Plain-text engineering files
--- START ---
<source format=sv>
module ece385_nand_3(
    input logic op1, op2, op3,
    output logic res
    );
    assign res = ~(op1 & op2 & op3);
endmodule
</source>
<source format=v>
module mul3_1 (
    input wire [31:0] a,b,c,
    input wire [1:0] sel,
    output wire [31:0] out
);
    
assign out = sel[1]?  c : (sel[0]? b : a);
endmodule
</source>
--- END ---
Problem requirements
The answer must consist of the lines from the one with "input wire [31:0]" through the final line of the entries above, exactly as they are, and nothing else.

Worked solution
    input wire [31:0] a,b,c,
    input wire [1:0] sel,
    output wire [31:0] out
);
    
assign out = sel[1]?  c : (sel[0]? b : a);
endmodule
</source>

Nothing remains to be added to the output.